Van de Cloot: “De coronacrisis kan als een elektroshock voor onze bewindvoerders werken. Misschien worden ze zich ervan bewust dat ze voortaan beroep moeten doen op de kennis van experts. Nu kunnen ze niet anders en moeten ze wel luisteren naar virologen en epidemiologen. Dat is niet typisch voor ons land; dat zijn we niet gewoon.”

Neels: “Corona is een kans om België te resetten. Elke baby die nu geboren wordt, torst meteen 50.000 euro staatsschuld. Die absurditeit moeten we stoppen. Nu moet de overheid niet in soberheid wegvluchten, maar bedrijven, gezinnen en mensen in moeilijkheden selectief en verstandig steunen. Dat is haar sociale opdracht. Maar daarna moet ze wél een twintigjarenplan opstellen voor fundamenteel herstel. We mogen onze kleinkinderen niet met de schuld van onze luxe opzadelen.”
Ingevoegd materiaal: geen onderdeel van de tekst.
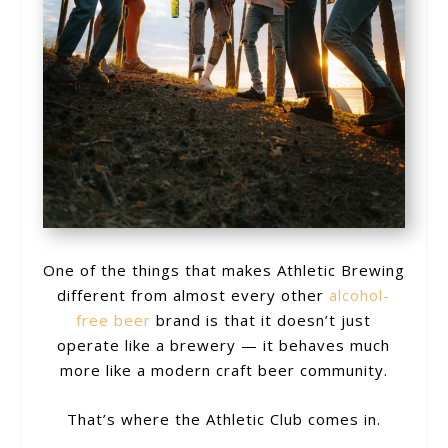
One of the things that makes Athletic Brewing
different from almost every other
alcohol-
free beer
brand is that it doesn’t just
operate like a brewery — it behaves much
more like a modern craft beer community.
That’s where the Athletic Club comes in.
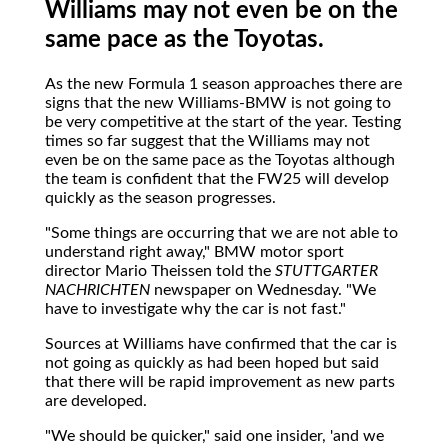
Williams may not even be on the
same pace as the Toyotas.
As
the new Formula 1 season approaches there are
signs that the new Williams-BMW is not going to
be very competitive at the start of the year. Testing
times so far suggest that the Williams may not
even be on the same pace as the Toyotas although
the team is confident that the FW25 will develop
quickly as the season progresses.
"Some things are occurring that we are not able to
understand right away," BMW motor sport
director Mario Theissen told the
STUTTGARTER
NACHRICHTEN
newspaper on Wednesday. "We
have to investigate why the car is not fast."
Sources at Williams have confirmed that the car is
not going as quickly as had been hoped but said
that there will be rapid improvement as new parts
are developed.
"We should be quicker," said one insider, 'and we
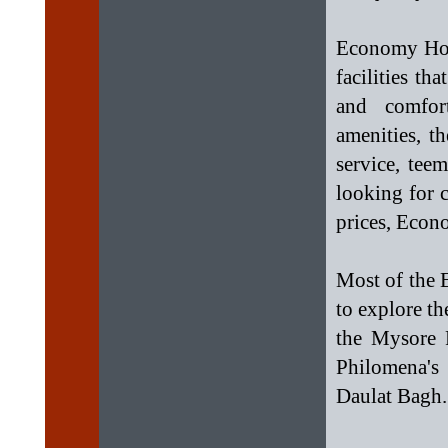
Economy Hote
facilities t
and comfor
amenities, t
service, tee
looking for 
prices, Econo
Most of the 
to explore th
the Mysore 
Philomena's
Daulat Bagh.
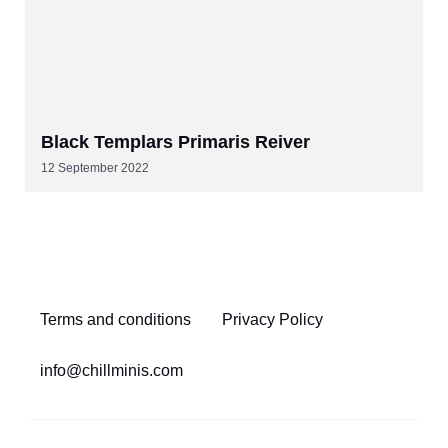
Black Templars Primaris Reiver
12 September 2022
Terms and conditions
Privacy Policy
info@chillminis.com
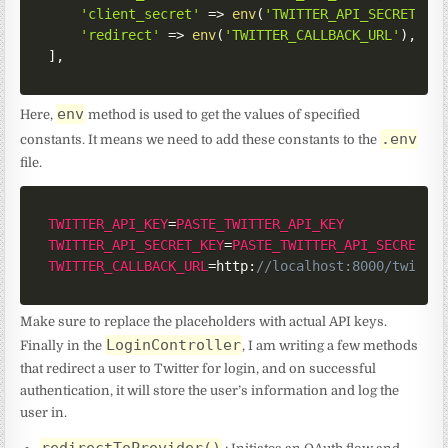
'client_secret'
=>
env
(
'TWITTER_API_SECRET_KE
'redirect'
=>
env
(
'TWITTER_CALLBACK_URL'
)
,
]
,
env
Here,
method is used to get the values of specified
.env
constants. It means we need to add these constants to the
file.
TWITTER_API_KEY
=
PASTE_TWITTER_API_KEY
TWITTER_API_SECRET_KEY
=
PASTE_TWITTER_API_SECRET_K
TWITTER_CALLBACK_URL
=
http
:
//localhost:8000/twitte
Make sure to replace the placeholders with actual API keys.
LoginController
Finally in the
, I am writing a few methods
that redirect a user to Twitter for login, and on successful
authentication, it will store the user’s information and log the
user in.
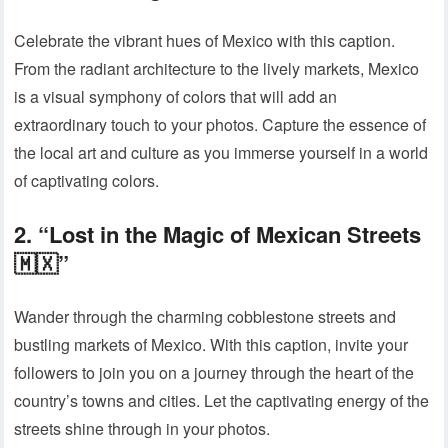
Celebrate the vibrant hues of Mexico with this caption.
From the radiant architecture to the lively markets, Mexico
is a visual symphony of colors that will add an
extraordinary touch to your photos. Capture the essence of
the local art and culture as you immerse yourself in a world
of captivating colors.
2. “Lost in the Magic of Mexican Streets
🇲🇽”
Wander through the charming cobblestone streets and
bustling markets of Mexico. With this caption, invite your
followers to join you on a journey through the heart of the
country’s towns and cities. Let the captivating energy of the
streets shine through in your photos.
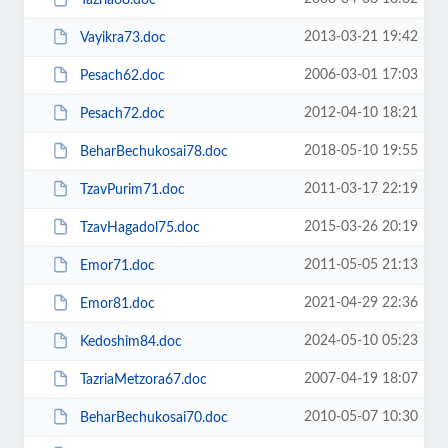
2013-03-21 19:42
Vayikra73.doc
2006-03-01 17:03
Pesach62.doc
2012-04-10 18:21
Pesach72.doc
2018-05-10 19:55
BeharBechukosai78.doc
2011-03-17 22:19
TzavPurim71.doc
2015-03-26 20:19
TzavHagadol75.doc
2011-05-05 21:13
Emor71.doc
2021-04-29 22:36
Emor81.doc
2024-05-10 05:23
Kedoshim84.doc
2007-04-19 18:07
TazriaMetzora67.doc
2010-05-07 10:30
BeharBechukosai70.doc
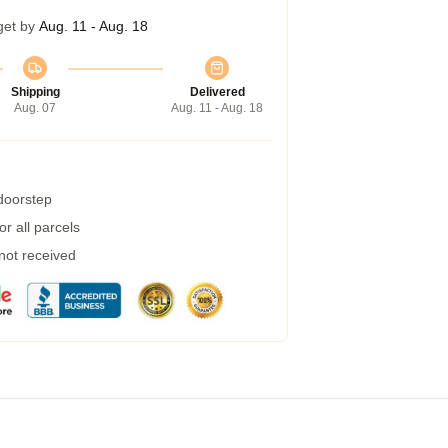
get by
Aug. 11 - Aug. 18
Shipping
Delivered
Aug. 07
Aug. 11 - Aug. 18
 doorstep
r all parcels
 not received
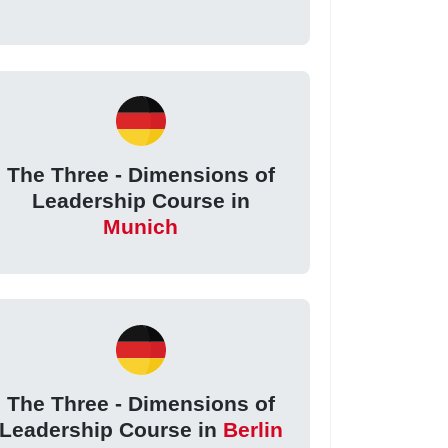
The Three - Dimensions of
Leadership Course in
Munich
The Three - Dimensions of
Leadership Course in
Berlin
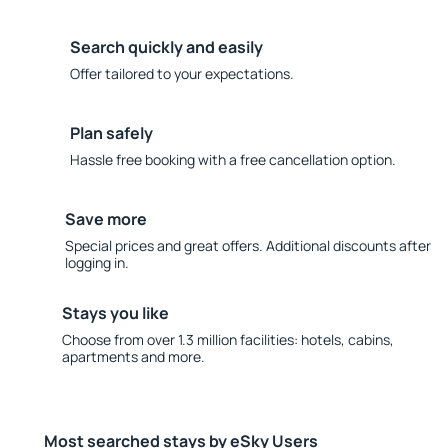
Search quickly and easily
Offer tailored to your expectations.
Plan safely
Hassle free booking with a free cancellation option.
Save more
Special prices and great offers. Additional discounts after
logging in.
Stays you like
Choose from over 1.3 million facilities: hotels, cabins,
apartments and more.
Most searched stays by eSky Users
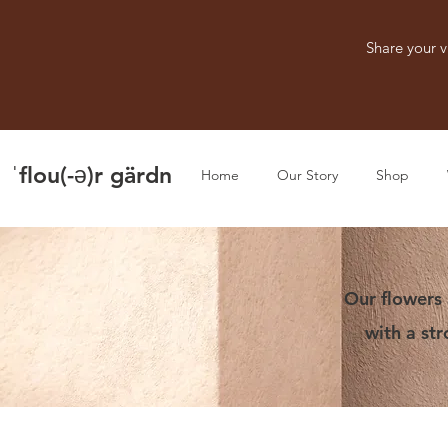
Share your v
ˈflou(-ə)r gärdn
Home
Our Story
Shop
Our flowers 
with a st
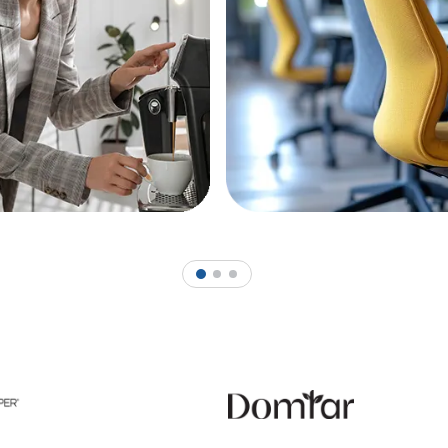
1
2
3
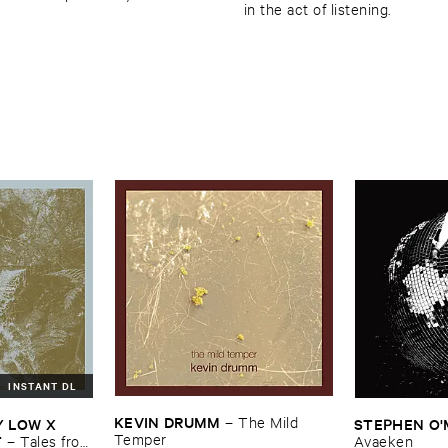
in the act of listening.
INSTANT DL
KEVIN ​DRUMM
–
The ​Mild ​
​LOW ​X ​
STEPHEN ​O'
Temper
T
–
Tales ​from
Avaeken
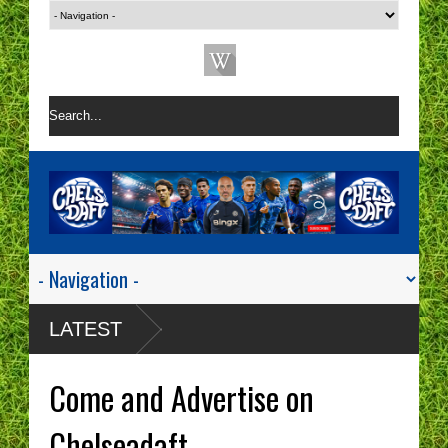
LATEST
Come and Advertise on
Chelseadaft.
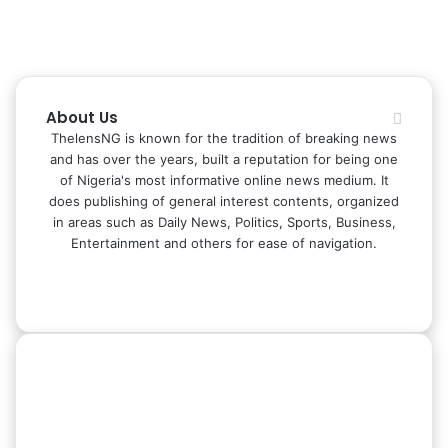
About Us
ThelensNG is known for the tradition of breaking news
and has over the years, built a reputation for being one
of Nigeria's most informative online news medium. It
does publishing of general interest contents, organized
in areas such as Daily News, Politics, Sports, Business,
Entertainment and others for ease of navigation.
Facebook
X
LinkedIn
Instagram
WhatsApp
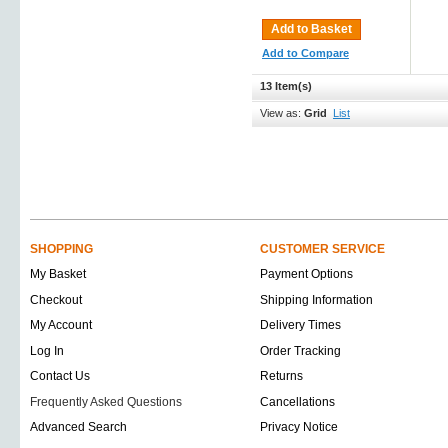
Add to Basket
Add to Compare
13 Item(s)
View as:
Grid
List
SHOPPING
CUSTOMER SERVICE
My Basket
Payment Options
Checkout
Shipping Information
My Account
Delivery Times
Log In
Order Tracking
Contact Us
Returns
Frequently Asked Questions
Cancellations
Advanced Search
Privacy Notice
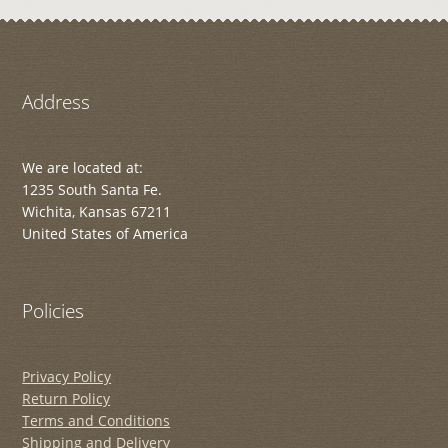
Address
We are located at:
1235 South Santa Fe.
Wichita, Kansas 67211
United States of America
Policies
Privacy Policy
Return Policy
Terms and Conditions
Shipping and Delivery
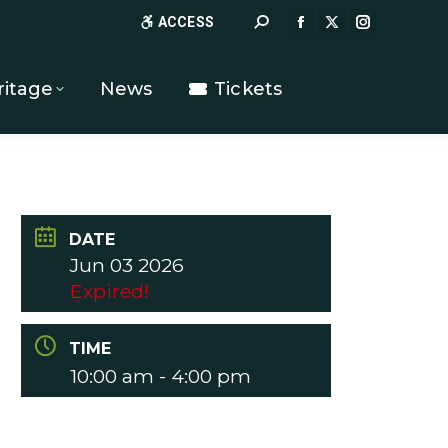
Search:
ACCESS
FACEBOOK
X
INSTAGR
PAGE
PAGE
PAGE
OPENS
OPENS
OPENS
ritage
News
Tickets
IN
IN
IN
NEW
NEW
NEW
WINDOW
WINDOW
WINDOW
DATE
Jun 03 2026
Expired!
TIME
10:00 am - 4:00 pm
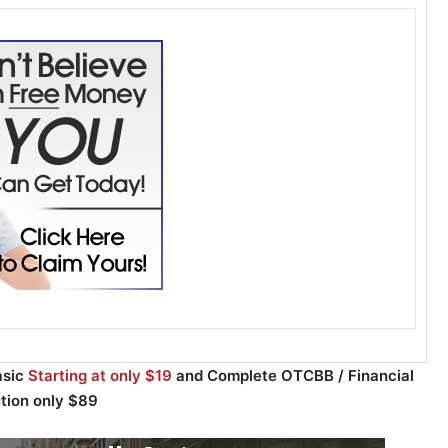
asic
Starting at only $19
and Complete OTCBB / Financial
ution only $89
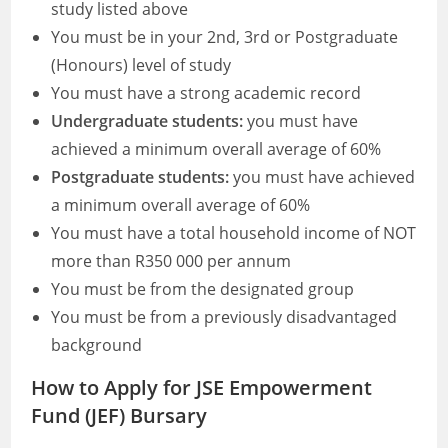
study listed above
You must be in your 2nd, 3rd or Postgraduate
(Honours) level of study
You must have a strong academic record
Undergraduate students:
you must have
achieved a minimum overall average of 60%
Postgraduate students:
you must have achieved
a minimum overall average of 60%
You must have a total household income of NOT
more than R350 000 per annum
You must be from the designated group
You must be from a previously disadvantaged
background
How to Apply for JSE Empowerment
Fund (JEF) Bursary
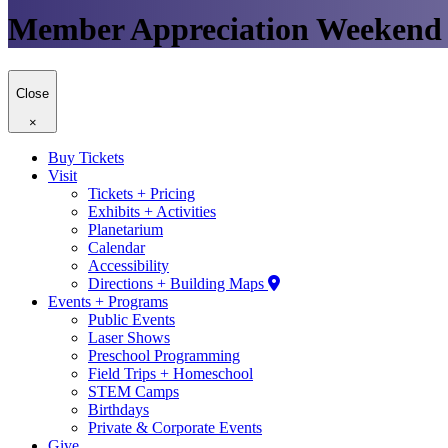
Member Appreciation Weekend
Close
×
Buy Tickets
Visit
Tickets + Pricing
Exhibits + Activities
Planetarium
Calendar
Accessibility
Directions + Building Maps
Events + Programs
Public Events
Laser Shows
Preschool Programming
Field Trips + Homeschool
STEM Camps
Birthdays
Private & Corporate Events
Give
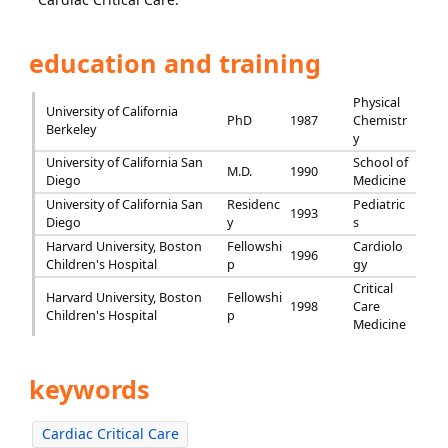
education and training
Physical
University of California
PhD
1987
Chemistr
Berkeley
y
University of California San
School of
M.D.
1990
Diego
Medicine
University of California San
Residenc
Pediatric
1993
Diego
y
s
Harvard University, Boston
Fellowshi
Cardiolo
1996
Children's Hospital
p
gy
Critical
Harvard University, Boston
Fellowshi
1998
Care
Children's Hospital
p
Medicine
keywords
Cardiac Critical Care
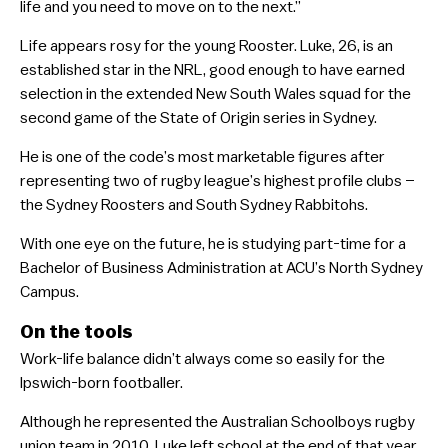
life and you need to move on to the next.”
Life appears rosy for the young Rooster. Luke, 26, is an
established star in the NRL, good enough to have earned
selection in the extended New South Wales squad for the
second game of the State of Origin series in Sydney.
He is one of the code’s most marketable figures after
representing two of rugby league’s highest profile clubs –
the Sydney Roosters and South Sydney Rabbitohs.
With one eye on the future, he is studying part-time for a
Bachelor of Business Administration at ACU’s North Sydney
Campus.
On the tools
Work-life balance didn’t always come so easily for the
Ipswich-born footballer.
Although he represented the Australian Schoolboys rugby
union team in 2010, Luke left school at the end of that year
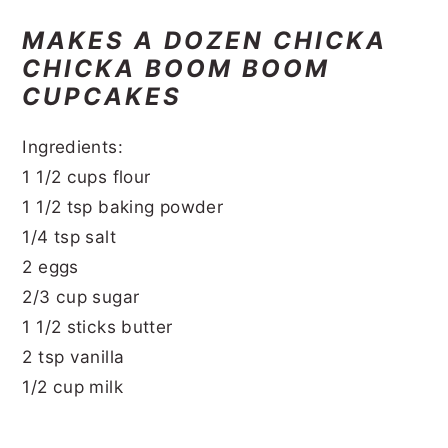
MAKES A DOZEN CHICKA
CHICKA BOOM BOOM
CUPCAKES
Ingredients:
1 1/2 cups flour
1 1/2 tsp baking powder
1/4 tsp salt
2 eggs
2/3 cup sugar
1 1/2 sticks butter
2 tsp vanilla
1/2 cup milk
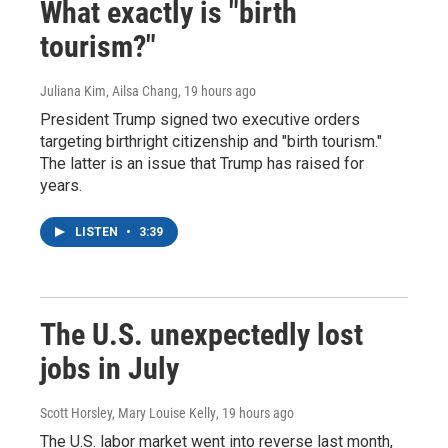
What exactly is "birth
tourism?"
Juliana Kim, Ailsa Chang
, 19 hours ago
President Trump signed two executive orders
targeting birthright citizenship and "birth tourism."
The latter is an issue that Trump has raised for
years.
LISTEN
•
3:39
The U.S. unexpectedly lost
jobs in July
Scott Horsley, Mary Louise Kelly
, 19 hours ago
The U.S. labor market went into reverse last month,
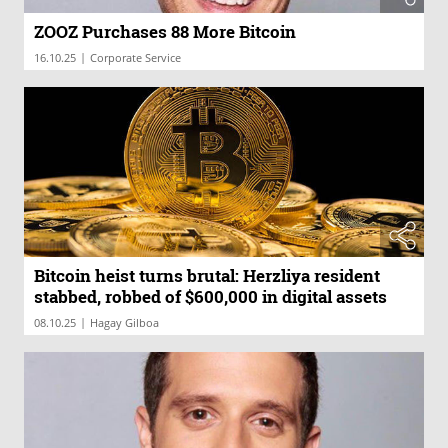
ZOOZ Purchases 88 More Bitcoin
|
16.10.25
Corporate Service
Bitcoin heist turns brutal: Herzliya resident
stabbed, robbed of $600,000 in digital assets
|
08.10.25
Hagay Gilboa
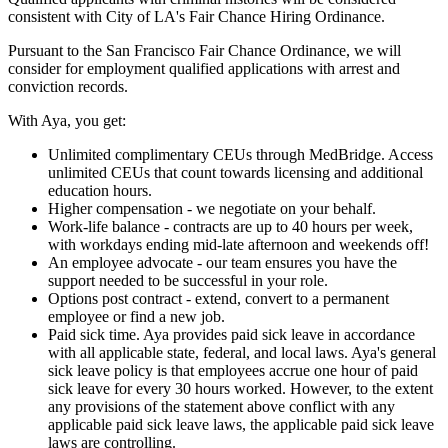
consistent with City of LA's Fair Chance Hiring Ordinance.
Pursuant to the San Francisco Fair Chance Ordinance, we will
consider for employment qualified applications with arrest and
conviction records.
With Aya, you get:
Unlimited complimentary CEUs through MedBridge. Access
unlimited CEUs that count towards licensing and additional
education hours.
Higher compensation - we negotiate on your behalf.
Work-life balance - contracts are up to 40 hours per week,
with workdays ending mid-late afternoon and weekends off!
An employee advocate - our team ensures you have the
support needed to be successful in your role.
Options post contract - extend, convert to a permanent
employee or find a new job.
Paid sick time. Aya provides paid sick leave in accordance
with all applicable state, federal, and local laws. Aya's general
sick leave policy is that employees accrue one hour of paid
sick leave for every 30 hours worked. However, to the extent
any provisions of the statement above conflict with any
applicable paid sick leave laws, the applicable paid sick leave
laws are controlling.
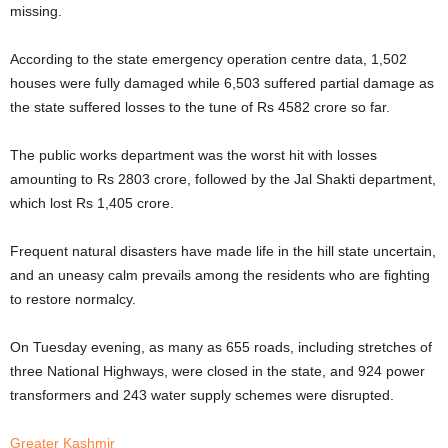
missing.
According to the state emergency operation centre data, 1,502
houses were fully damaged while 6,503 suffered partial damage as
the state suffered losses to the tune of Rs 4582 crore so far.
The public works department was the worst hit with losses
amounting to Rs 2803 crore, followed by the Jal Shakti department,
which lost Rs 1,405 crore.
Frequent natural disasters have made life in the hill state uncertain,
and an uneasy calm prevails among the residents who are fighting
to restore normalcy.
On Tuesday evening, as many as 655 roads, including stretches of
three National Highways, were closed in the state, and 924 power
transformers and 243 water supply schemes were disrupted.
Greater Kashmir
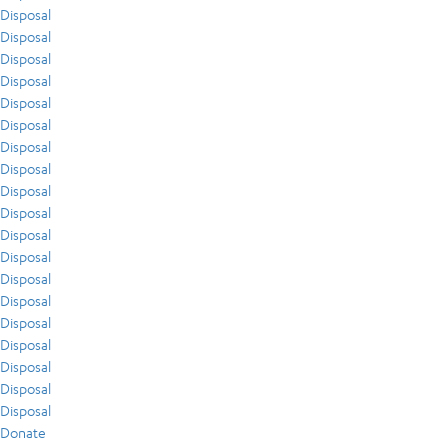
Disposal
Disposal
Disposal
Disposal
Disposal
Disposal
Disposal
Disposal
Disposal
Disposal
Disposal
Disposal
Disposal
Disposal
Disposal
Disposal
Disposal
Disposal
Disposal
Donate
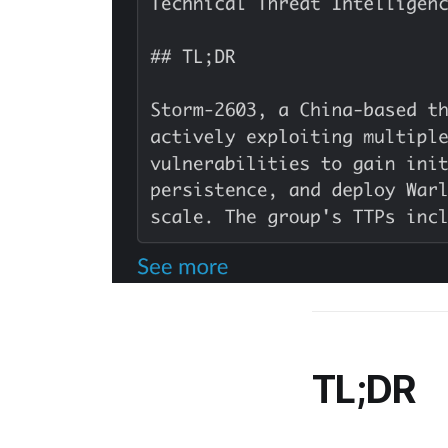
TL;DR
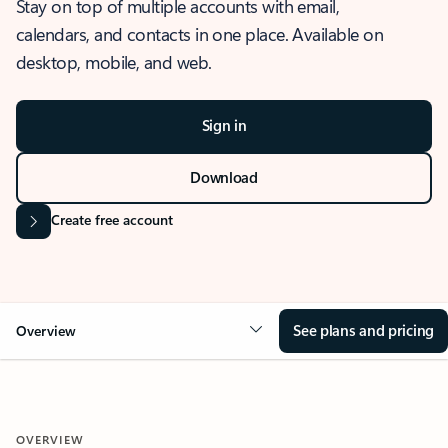
Stay on top of multiple accounts with email,
calendars, and contacts in one place. Available on
desktop, mobile, and web.
Sign in
Download
Create free account
See plans and pricing
Overview
OVERVIEW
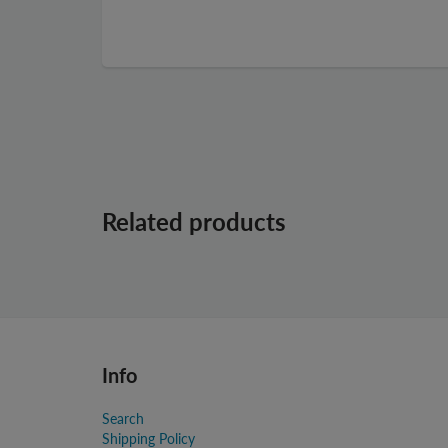
Related products
Info
Search
Shipping Policy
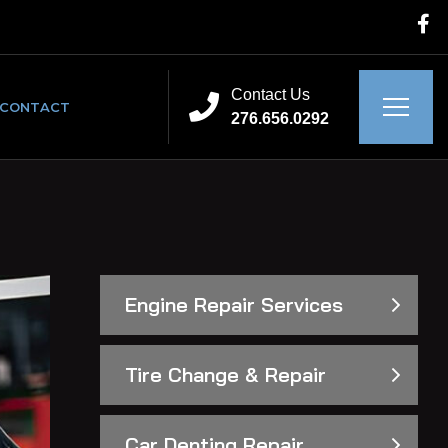
Contact Us
CONTACT
276.656.0292
Engine Repair Services
Tire Change & Repair
Car Denting Repair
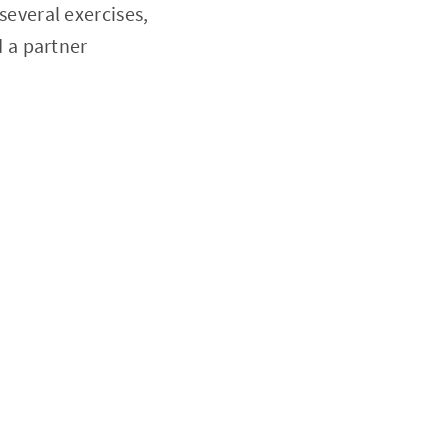
everal exercises,
d a partner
Van de Cloot: “We hebben zo’n plan eerst en vooral nodig voor ons gezondheidssysteem, waar de schok enorm is. Maar ook in onze economie: een flink stuk wordt midscheeps getroffen. We hebben een uitstekend stelsel van tijdelijke werkloosheid dat goed functioneert. Maar als men mij onmiddellijk had geconsulteerd, had ik als advies gegeven om de eerste maand 100 procent van het loon uit te betalen in plaats van de 70 procent die nu tot 30 juni geldt. De tweede maand zou dan 90 procent worden en geleidelijk zakken tot 70 procent. Zo creëer je perspectief en kunnen mensen hun levensstijl aanpassen. Nu verdwijnt er meteen 30 procent van hun loon.”

Veel zelfstandige ondernemers en freelancers zonder werk krijgen helemaal niets. Is het een goed idee om ook hen tijdelijk toe te laten tot het stelsel van de werkloosheidsuitkering?

Van de Cloot: “Dat is een van die zaken die besproken moet worden, al is uw opmerking terecht. Ambtenaren hebben quasi werkzekerheid en zullen op financieel vlak geen hinder van de coronacrisis ondervinden. Andere beroepsgroepen betalen een zeer zware prijs en incasseren de schok integraal. Dat kan niet. Er moeten solidariteitsmechanismen tussen de verschillende groepen overwogen worden. Wat de overheid wel nu meteen kan doen, is haar 1,7 miljard euro aan achterstallige facturen bij leveranciers betalen.”

Dit vertelt u ook aan onze bewindvoerders? Hoe reageren ze daarop?

Van de Cloot: “Zij luisteren en lijken meer dan ­gewoonlijk ontvankelijk voor advies. Ons gezondheidssysteem lijkt te werken. Oef. We mogen al die mensen die hun job zo uitmuntend uitvoeren daar zeer dankbaar voor zijn. Zij maken het verschil. Over hun werk moet niet te veel gepalaverd worden. Wel over de economische maatregelen. Zoals: hoeveel budget is er eigenlijk voor tijdelijke werkloosheid? Welke sectoren moeten zeker geholpen ­worden? Dáár moet het parlement over discussiëren.”

Misschien moet het parlement dan ook dis­cussiëren over de opvang van vluchte­lingen in tijden van corona? Dienst Vreemde­lingen­zaken registreert geen nieuwe asielaanvragen meer en voor nieuwe asiel­zoekers is geen opvang meer voorzien.

Van de Cloot: “Zonder twijfel. Het Brusselse Samusocial vangt ook geen daklozen meer op omwille van het besmettingsrisico. Dat kan echt niet. Dit is zo’n moment waarop we in onze samenleving het beste en het slechtste naar boven zien komen.”